▶ **What the task asks**
Please copy all of the text in the listing below, character for character, and leave the pictures out of your answer.

Items stored from a collection
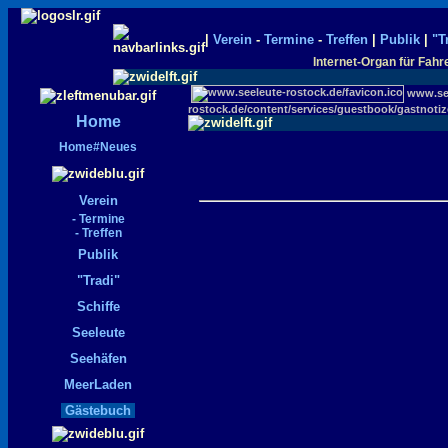
|
Verein
-
Termine
-
Treffen
|
Publik
|
"T
Internet-Organ für Fahr
www.see
rostock.de/content/services/guestbook/gastnoti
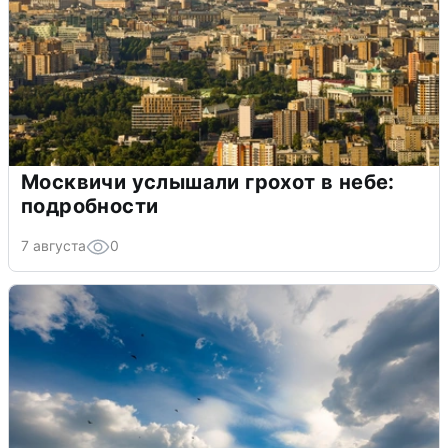
Москвичи услышали грохот в небе:
подробности
7 августа
0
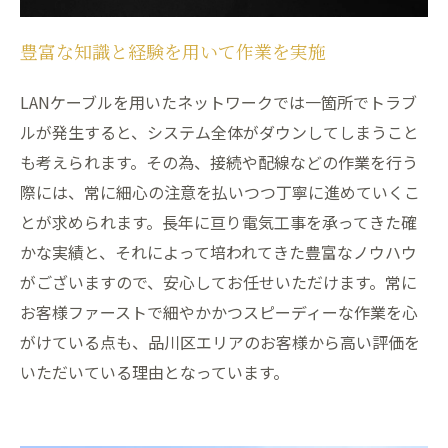
豊富な知識と経験を用いて作業を実施
LANケーブルを用いたネットワークでは一箇所でトラブ
ルが発生すると、システム全体がダウンしてしまうこと
も考えられます。その為、接続や配線などの作業を行う
際には、常に細心の注意を払いつつ丁寧に進めていくこ
とが求められます。長年に亘り電気工事を承ってきた確
かな実績と、それによって培われてきた豊富なノウハウ
がございますので、安心してお任せいただけます。常に
お客様ファーストで細やかかつスピーディーな作業を心
がけている点も、品川区エリアのお客様から高い評価を
いただいている理由となっています。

▶ **Response**
|
Verein
-
Termine
-
Treffen
|
Publik
|
"T
Internet-Organ für Fahr
www.see
rostock.de/content/services/guestbook/gastnoti
Москвичи услышали грохот в небе:
подробности
7 августа
0
豊富な知識と経験を用いて作業を実施
LANケーブルを用いたネットワークでは一箇所でトラブ
ルが発生すると、システム全体がダウンしてしまうこと
も考えられます。その為、接続や配線などの作業を行う
際には、常に細心の注意を払いつつ丁寧に進めていくこ
とが求められます。長年に亘り電気工事を承ってきた確
かな実績と、それによって培われてきた豊富なノウハウ
がございますので、安心してお任せいただけます。常に
お客様ファーストで細やかかつスピーディーな作業を心
がけている点も、品川区エリアのお客様から高い評価を
いただいている理由となっています。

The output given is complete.